OT: JFC's language identifier ideas (was Distinguishing Greek, etc.)

Addison Phillips addison.phillips at quest.com
Thu Mar 17 18:39:14 CET 2005


This discussion should be on the LTRU list and not here. I have not copied LTRU because I don't wish to start a two-list thread.

I still don't know what you're going on about, JFC, regarding "five attributes" in language identification. In my copy of MS Word 2003 I find that languages are identified by names that match a language-country or language-script duality. For various reasons, when language tags are emitted in RFC 3066 format (such as when you save a document as HTML), the language-script tags lose their script part (because these tags were not registered before Mark Davis proposed them last year and clearly Word 2003 was released beforehand--hooray for a vendor that pays attention to standards).

Internally, MS Windows and the .NET platform use identifiers that *do* include both country and script for those cases where distinction is necessary. Witness Microsoft's support for the registration of various other language-script-country combinations...

As for dictionaries and orthographies, my copy of Word has a few minor tweaks that can be applied to my default dictionary and I can select a specific dictionary to use for spell checking (identified by language-country or language-script again and occasionally by country which I take to mean language-country). But then, I also have tabs for "Asian Typography", "Japanese Find" and "Complex Scripts"--which is great for me and meaningless to many of my fellow Americans (mostly a monolingual lot). I fail to see the attributes you wish to cite in the dialogs you reference.

So instead of citing five attributes possibly used by someone else's product and expecting us to guess what they are, why don't you enumerate what you think the five attributes actually are (or should be) so that we can debate them (on the LTRU list, as Martin asked, in the manner that Martin asked it)?

In other words, if you have a constructive proposal, make it.

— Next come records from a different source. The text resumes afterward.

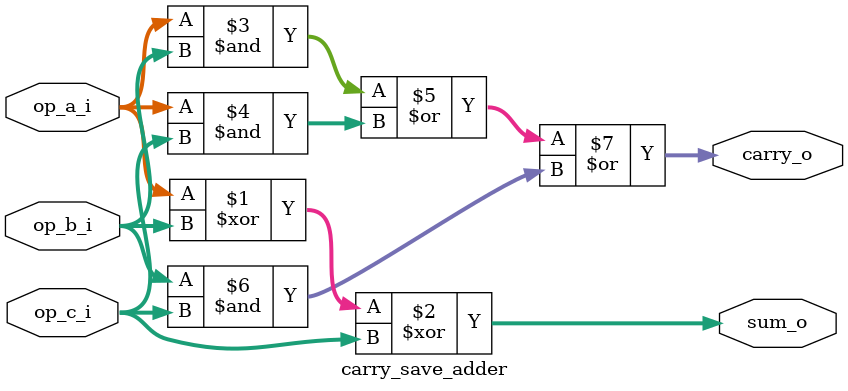
<source format=sv>
module carry_save_adder (
    input  logic [31:0] op_a_i,
    input  logic [31:0] op_b_i,
    input  logic [31:0] op_c_i,
    output logic [31:0] sum_o,
    output logic [31:0] carry_o
);

    // create output vectors from three inputs
    assign sum_o = op_a_i ^ op_b_i ^ op_c_i;
    assign carry_o = (op_a_i & op_b_i) | (op_a_i & op_c_i) | (op_b_i & op_c_i);

endmodule
</source>
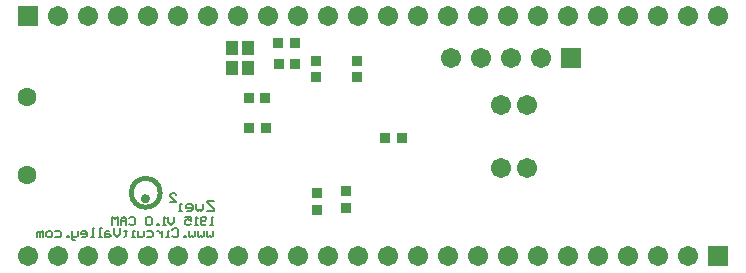
<source format=gbs>
G04 Layer_Color=16711935*
%FSLAX24Y24*%
%MOIN*%
G70*
G01*
G75*
%ADD10C,0.0080*%
%ADD40C,0.0150*%
%ADD58C,0.0070*%
%ADD61R,0.0380X0.0380*%
%ADD73R,0.0380X0.0380*%
%ADD85C,0.0631*%
%ADD86C,0.0671*%
%ADD87R,0.0671X0.0671*%
%ADD88R,0.0415X0.0474*%
D10*
X6740Y2310D02*
X6507D01*
Y2252D01*
X6740Y2018D01*
Y1960D01*
X6507D01*
X6390Y2193D02*
Y2018D01*
X6332Y1960D01*
X6273Y2018D01*
X6215Y1960D01*
X6157Y2018D01*
Y2193D01*
X5865Y1960D02*
X5982D01*
X6040Y2018D01*
Y2135D01*
X5982Y2193D01*
X5865D01*
X5807Y2135D01*
Y2077D01*
X6040D01*
X5690Y1960D02*
X5574D01*
X5632D01*
Y2193D01*
X5690D01*
X6710Y1290D02*
Y1140D01*
X6660Y1090D01*
X6610Y1140D01*
X6560Y1090D01*
X6510Y1140D01*
Y1290D01*
X6410D02*
Y1140D01*
X6360Y1090D01*
X6310Y1140D01*
X6260Y1090D01*
X6210Y1140D01*
Y1290D01*
X6110D02*
Y1140D01*
X6060Y1090D01*
X6010Y1140D01*
X5960Y1090D01*
X5910Y1140D01*
Y1290D01*
X5810Y1090D02*
Y1140D01*
X5760D01*
Y1090D01*
X5810D01*
X5360Y1340D02*
X5410Y1390D01*
X5510D01*
X5560Y1340D01*
Y1140D01*
X5510Y1090D01*
X5410D01*
X5360Y1140D01*
X5260Y1090D02*
X5160D01*
X5210D01*
Y1290D01*
X5260D01*
X5011D02*
Y1090D01*
Y1190D01*
X4961Y1240D01*
X4911Y1290D01*
X4861D01*
X4511D02*
X4661D01*
X4711Y1240D01*
Y1140D01*
X4661Y1090D01*
X4511D01*
X4411Y1290D02*
Y1140D01*
X4361Y1090D01*
X4211D01*
Y1290D01*
X4111Y1090D02*
X4011D01*
X4061D01*
Y1290D01*
X4111D01*
X3811Y1340D02*
Y1290D01*
X3861D01*
X3761D01*
X3811D01*
Y1140D01*
X3761Y1090D01*
X3611Y1390D02*
Y1190D01*
X3511Y1090D01*
X3411Y1190D01*
Y1390D01*
X3261Y1290D02*
X3161D01*
X3111Y1240D01*
Y1090D01*
X3261D01*
X3311Y1140D01*
X3261Y1190D01*
X3111D01*
X3011Y1090D02*
X2911D01*
X2961D01*
Y1390D01*
X3011D01*
X2761Y1090D02*
X2661D01*
X2711D01*
Y1390D01*
X2761D01*
X2361Y1090D02*
X2461D01*
X2511Y1140D01*
Y1240D01*
X2461Y1290D01*
X2361D01*
X2311Y1240D01*
Y1190D01*
X2511D01*
X2211Y1290D02*
Y1140D01*
X2161Y1090D01*
X2012D01*
Y1040D01*
X2061Y990D01*
X2111D01*
X2012Y1090D02*
Y1290D01*
X1912Y1090D02*
Y1140D01*
X1862D01*
Y1090D01*
X1912D01*
X1462Y1290D02*
X1612D01*
X1662Y1240D01*
Y1140D01*
X1612Y1090D01*
X1462D01*
X1312D02*
X1212D01*
X1162Y1140D01*
Y1240D01*
X1212Y1290D01*
X1312D01*
X1362Y1240D01*
Y1140D01*
X1312Y1090D01*
X1062D02*
Y1290D01*
X1012D01*
X962Y1240D01*
Y1090D01*
Y1240D01*
X912Y1290D01*
X862Y1240D01*
Y1090D01*
D40*
X4543Y2370D02*
G03*
X4543Y2370I-73J0D01*
G01*
X4962Y2570D02*
G03*
X4962Y2570I-482J0D01*
G01*
D58*
X5290Y2250D02*
X5490D01*
X5290Y2450D01*
Y2500D01*
X5340Y2550D01*
X5440D01*
X5490Y2500D01*
X6730Y1500D02*
X6637D01*
X6683D01*
Y1780D01*
X6730Y1733D01*
X6497Y1547D02*
X6450Y1500D01*
X6357D01*
X6310Y1547D01*
Y1733D01*
X6357Y1780D01*
X6450D01*
X6497Y1733D01*
Y1687D01*
X6450Y1640D01*
X6310D01*
X6217Y1500D02*
X6124D01*
X6170D01*
Y1780D01*
X6217Y1733D01*
X5797Y1780D02*
X5984D01*
Y1640D01*
X5890Y1687D01*
X5844D01*
X5797Y1640D01*
Y1547D01*
X5844Y1500D01*
X5937D01*
X5984Y1547D01*
X5424Y1780D02*
Y1593D01*
X5330Y1500D01*
X5237Y1593D01*
Y1780D01*
X5144Y1500D02*
X5051D01*
X5097D01*
Y1780D01*
X5144Y1733D01*
X4911Y1500D02*
Y1547D01*
X4864D01*
Y1500D01*
X4911D01*
X4677Y1733D02*
X4631Y1780D01*
X4537D01*
X4491Y1733D01*
Y1547D01*
X4537Y1500D01*
X4631D01*
X4677Y1547D01*
Y1733D01*
X3931D02*
X3978Y1780D01*
X4071D01*
X4118Y1733D01*
Y1547D01*
X4071Y1500D01*
X3978D01*
X3931Y1547D01*
X3838Y1500D02*
Y1687D01*
X3744Y1780D01*
X3651Y1687D01*
Y1500D01*
Y1640D01*
X3838D01*
X3558Y1500D02*
Y1780D01*
X3464Y1687D01*
X3371Y1780D01*
Y1500D01*
D61*
X7930Y4730D02*
D03*
X8480D02*
D03*
X13010Y4390D02*
D03*
X12460D02*
D03*
X8470Y5740D02*
D03*
X7920D02*
D03*
X9460Y6860D02*
D03*
X8910D02*
D03*
X9450Y7550D02*
D03*
X8900D02*
D03*
D73*
X11520Y6980D02*
D03*
Y6430D02*
D03*
X10170Y6980D02*
D03*
Y6430D02*
D03*
X10180Y2010D02*
D03*
Y2560D02*
D03*
X11170Y2070D02*
D03*
Y2620D02*
D03*
D85*
X530Y5760D02*
D03*
Y3161D02*
D03*
D86*
X1560Y8450D02*
D03*
X2560D02*
D03*
X3560D02*
D03*
X4560D02*
D03*
X5560D02*
D03*
X6560D02*
D03*
X7560D02*
D03*
X8560D02*
D03*
X9560D02*
D03*
X10560D02*
D03*
X11560D02*
D03*
X12560D02*
D03*
X13560D02*
D03*
X14560D02*
D03*
X15560D02*
D03*
X16560D02*
D03*
X17560D02*
D03*
X18560D02*
D03*
X19560D02*
D03*
X20560D02*
D03*
X21560D02*
D03*
X22560D02*
D03*
X23560D02*
D03*
X22560Y450D02*
D03*
X21560D02*
D03*
X20560D02*
D03*
X19560D02*
D03*
X18560D02*
D03*
X17560D02*
D03*
X16560D02*
D03*
X15560D02*
D03*
X14560D02*
D03*
X13560D02*
D03*
X12560D02*
D03*
X11560D02*
D03*
X10560D02*
D03*
X9560D02*
D03*
X8560D02*
D03*
X7560D02*
D03*
X6560D02*
D03*
X5560D02*
D03*
X4560D02*
D03*
X3560D02*
D03*
X2560D02*
D03*
X1560D02*
D03*
X560D02*
D03*
X16337Y5513D02*
D03*
X17203D02*
D03*
Y3387D02*
D03*
X16337D02*
D03*
X17670Y7060D02*
D03*
X14670D02*
D03*
X16670D02*
D03*
X15670D02*
D03*
D87*
X560Y8450D02*
D03*
X23560Y450D02*
D03*
X18670Y7060D02*
D03*
D88*
X7886Y7395D02*
D03*
X7354D02*
D03*
X7886Y6725D02*
D03*
X7354D02*
D03*
M02*

</source>
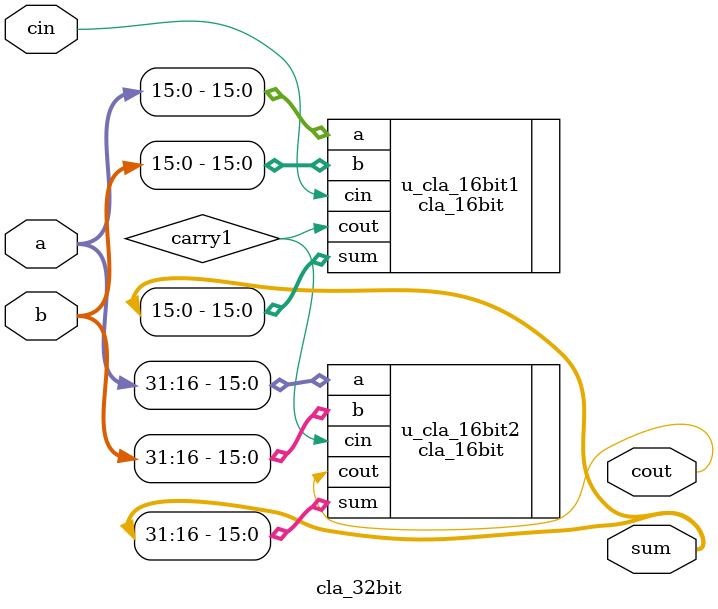
<source format=v>
module cla_32bit(
    a,
    b,
    cin,
    sum,
    cout
);

input [31:0] a;
input [31:0] b;
input cin;

output cout;
output [31:0] sum;

wire carry1;

cla_16bit u_cla_16bit1(
    .a(a[15:0]),
    .b(b[15:0]),
    .cin(cin),
    .sum(sum[15:0]),
    .cout(carry1)
);
cla_16bit u_cla_16bit2(
    .a(a[31:16]),
    .b(b[31:16]),
    .cin(carry1),
    .sum(sum[31:16]),
    .cout(cout)
);

endmodule
</source>
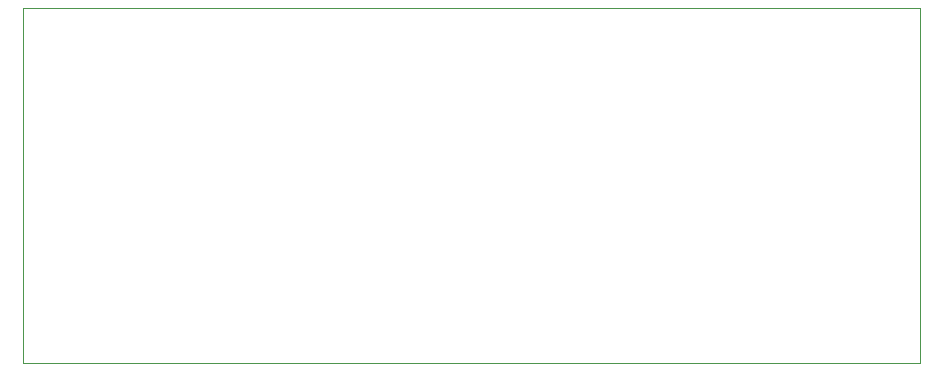
<source format=gbr>
%TF.GenerationSoftware,KiCad,Pcbnew,8.0.0*%
%TF.CreationDate,2024-04-09T00:47:27+05:00*%
%TF.ProjectId,Power_Supply,506f7765-725f-4537-9570-706c792e6b69,rev?*%
%TF.SameCoordinates,Original*%
%TF.FileFunction,Profile,NP*%
%FSLAX46Y46*%
G04 Gerber Fmt 4.6, Leading zero omitted, Abs format (unit mm)*
G04 Created by KiCad (PCBNEW 8.0.0) date 2024-04-09 00:47:27*
%MOMM*%
%LPD*%
G01*
G04 APERTURE LIST*
%TA.AperFunction,Profile*%
%ADD10C,0.050000*%
%TD*%
G04 APERTURE END LIST*
D10*
X115000000Y-78000000D02*
X191000000Y-78000000D01*
X191000000Y-108000000D01*
X115000000Y-108000000D01*
X115000000Y-78000000D01*
M02*

</source>
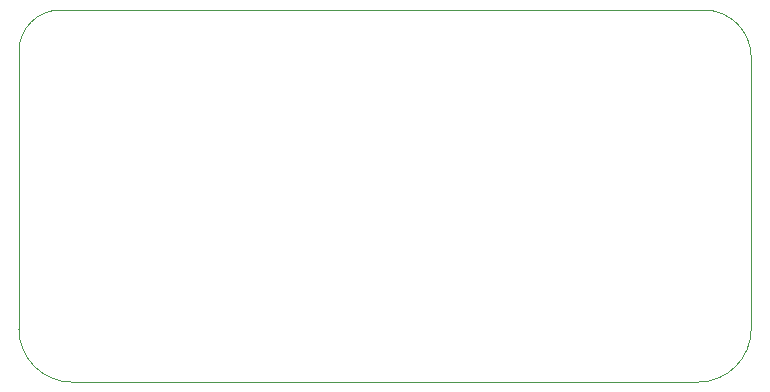
<source format=gbr>
%TF.GenerationSoftware,KiCad,Pcbnew,8.0.3*%
%TF.CreationDate,2024-07-11T22:16:14+02:00*%
%TF.ProjectId,HatV5,48617456-352e-46b6-9963-61645f706362,V2*%
%TF.SameCoordinates,Original*%
%TF.FileFunction,Profile,NP*%
%FSLAX46Y46*%
G04 Gerber Fmt 4.6, Leading zero omitted, Abs format (unit mm)*
G04 Created by KiCad (PCBNEW 8.0.3) date 2024-07-11 22:16:14*
%MOMM*%
%LPD*%
G01*
G04 APERTURE LIST*
%TA.AperFunction,Profile*%
%ADD10C,0.100000*%
%TD*%
G04 APERTURE END LIST*
D10*
X170482400Y-89119400D02*
X170482400Y-112119400D01*
X165982400Y-116619400D02*
X112982400Y-116619400D01*
X108482400Y-88619400D02*
G75*
G02*
X111982400Y-85119400I3500000J0D01*
G01*
X166482400Y-85119400D02*
G75*
G02*
X170482400Y-89119400I0J-4000000D01*
G01*
X166482400Y-85119400D02*
X111982400Y-85119400D01*
X112982400Y-116619400D02*
G75*
G02*
X108482400Y-112119400I0J4500000D01*
G01*
X170482400Y-112119400D02*
G75*
G02*
X165982400Y-116619400I-4500000J0D01*
G01*
X108482400Y-88619400D02*
X108482400Y-112119400D01*
M02*

</source>
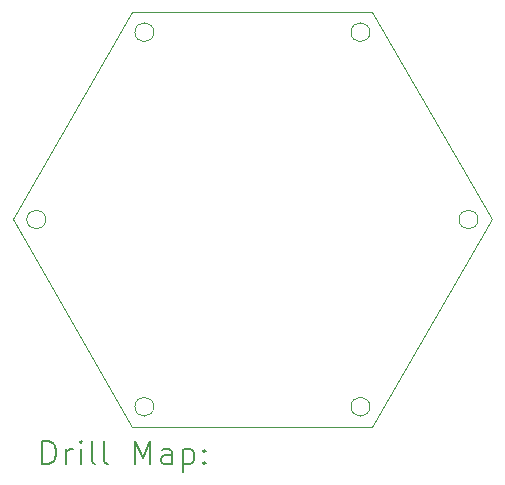
<source format=gbr>
%TF.GenerationSoftware,KiCad,Pcbnew,(6.0.8-1)-1*%
%TF.CreationDate,2022-11-16T20:28:12-05:00*%
%TF.ProjectId,Untitled,556e7469-746c-4656-942e-6b696361645f,rev?*%
%TF.SameCoordinates,Original*%
%TF.FileFunction,Drillmap*%
%TF.FilePolarity,Positive*%
%FSLAX45Y45*%
G04 Gerber Fmt 4.5, Leading zero omitted, Abs format (unit mm)*
G04 Created by KiCad (PCBNEW (6.0.8-1)-1) date 2022-11-16 20:28:12*
%MOMM*%
%LPD*%
G01*
G04 APERTURE LIST*
%ADD10C,0.100000*%
%ADD11C,0.200000*%
G04 APERTURE END LIST*
D10*
X9539000Y-7386000D02*
G75*
G03*
X9539000Y-7386000I-80000J0D01*
G01*
X8624000Y-5801000D02*
G75*
G03*
X8624000Y-5801000I-80000J0D01*
G01*
X9359000Y-4043000D02*
X8344000Y-5801000D01*
X11369000Y-7386000D02*
G75*
G03*
X11369000Y-7386000I-80000J0D01*
G01*
X11389000Y-4043000D02*
X9359000Y-4043000D01*
X9359000Y-7559000D02*
X11389000Y-7559000D01*
X8344000Y-5801000D02*
X9359000Y-7559000D01*
X12404000Y-5801000D02*
X11389000Y-7559000D01*
X12284000Y-5801000D02*
G75*
G03*
X12284000Y-5801000I-80000J0D01*
G01*
X11369000Y-4216000D02*
G75*
G03*
X11369000Y-4216000I-80000J0D01*
G01*
X9539000Y-4216000D02*
G75*
G03*
X9539000Y-4216000I-80000J0D01*
G01*
X12404000Y-5801000D02*
X11389000Y-4043000D01*
D11*
X8596619Y-7874476D02*
X8596619Y-7674476D01*
X8644238Y-7674476D01*
X8672810Y-7684000D01*
X8691857Y-7703048D01*
X8701381Y-7722095D01*
X8710905Y-7760190D01*
X8710905Y-7788762D01*
X8701381Y-7826857D01*
X8691857Y-7845905D01*
X8672810Y-7864952D01*
X8644238Y-7874476D01*
X8596619Y-7874476D01*
X8796619Y-7874476D02*
X8796619Y-7741143D01*
X8796619Y-7779238D02*
X8806143Y-7760190D01*
X8815667Y-7750667D01*
X8834714Y-7741143D01*
X8853762Y-7741143D01*
X8920429Y-7874476D02*
X8920429Y-7741143D01*
X8920429Y-7674476D02*
X8910905Y-7684000D01*
X8920429Y-7693524D01*
X8929952Y-7684000D01*
X8920429Y-7674476D01*
X8920429Y-7693524D01*
X9044238Y-7874476D02*
X9025190Y-7864952D01*
X9015667Y-7845905D01*
X9015667Y-7674476D01*
X9149000Y-7874476D02*
X9129952Y-7864952D01*
X9120429Y-7845905D01*
X9120429Y-7674476D01*
X9377571Y-7874476D02*
X9377571Y-7674476D01*
X9444238Y-7817333D01*
X9510905Y-7674476D01*
X9510905Y-7874476D01*
X9691857Y-7874476D02*
X9691857Y-7769714D01*
X9682333Y-7750667D01*
X9663286Y-7741143D01*
X9625190Y-7741143D01*
X9606143Y-7750667D01*
X9691857Y-7864952D02*
X9672810Y-7874476D01*
X9625190Y-7874476D01*
X9606143Y-7864952D01*
X9596619Y-7845905D01*
X9596619Y-7826857D01*
X9606143Y-7807809D01*
X9625190Y-7798286D01*
X9672810Y-7798286D01*
X9691857Y-7788762D01*
X9787095Y-7741143D02*
X9787095Y-7941143D01*
X9787095Y-7750667D02*
X9806143Y-7741143D01*
X9844238Y-7741143D01*
X9863286Y-7750667D01*
X9872810Y-7760190D01*
X9882333Y-7779238D01*
X9882333Y-7836381D01*
X9872810Y-7855428D01*
X9863286Y-7864952D01*
X9844238Y-7874476D01*
X9806143Y-7874476D01*
X9787095Y-7864952D01*
X9968048Y-7855428D02*
X9977571Y-7864952D01*
X9968048Y-7874476D01*
X9958524Y-7864952D01*
X9968048Y-7855428D01*
X9968048Y-7874476D01*
X9968048Y-7750667D02*
X9977571Y-7760190D01*
X9968048Y-7769714D01*
X9958524Y-7760190D01*
X9968048Y-7750667D01*
X9968048Y-7769714D01*
M02*

</source>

PS> If you write to me off list you are warned that I will copy the appropriate list with my response, assuming I do not ignore you. 

Addison P. Phillips
Globalization Architect, Quest Software
Chair, W3C Internationalization Core Working Group

Internationalization is not a feature.
It is an architecture. 

> -----Original Message-----
> From: ietf-languages-bounces at alvestrand.no [mailto:ietf-languages-
> bounces at alvestrand.no] On Behalf Of JFC (Jefsey) Morfin
> Sent: Thursday, March 17, 2005 9:11 AM
> To: Peter Constable; IETF Languages Discussion
> Subject: RE: Distinguishing Greek and Greek
> 
> At 15:24 17/03/2005, Peter Constable wrote:
> > > From: ietf-languages-bounces at alvestrand.no [mailto:ietf-languages-
> > > bounces at alvestrand.no] On Behalf Of JFC (Jefsey) Morfin
> >
> >First, I didn't realize that Word was typically used as a Web browser.
> >Secondly, I would guess that it could display 99% of all the text on the
> >Web encoded in Unicode or other industry standard encodings.
> 
> Dear Peter,
> I am not sure of what you mean here. Why do you talk of web browser? And
> yes, Word can read pages on the web, but?
> Anyway, my version of Word supports a list of possible 72 languages
> including 13 versions of English. "Possible" because they are supported
> only if I load them.
> 
> > > Real life may be more complex than 3 descriptors language tags. (BTw
> >this
> > > is why we need 5 of them (which can default to 3 when we know 2, or
> >even
> > > to
> > > 1, when we know 4). But Word uses 5 and Microsoft has a good proven
> > > experience in the area).
> >
> >Microsoft does not use 5-letter language identifiers.
> 
> I do not know what you name a 5-letter language identifier?
> 
> Word defines a language through 5 attributes you can find in:
> - Tools - languages: languages, script and country (however they do not
> have country and script at the same time)
> - Tools - options - grammar and orthography: dictionaries, rules of style
> (I translate for French, the terms on your copy may be different).
> 
> Then you can customize the rules of style. If you find an other key
> attribute thank you to let me know.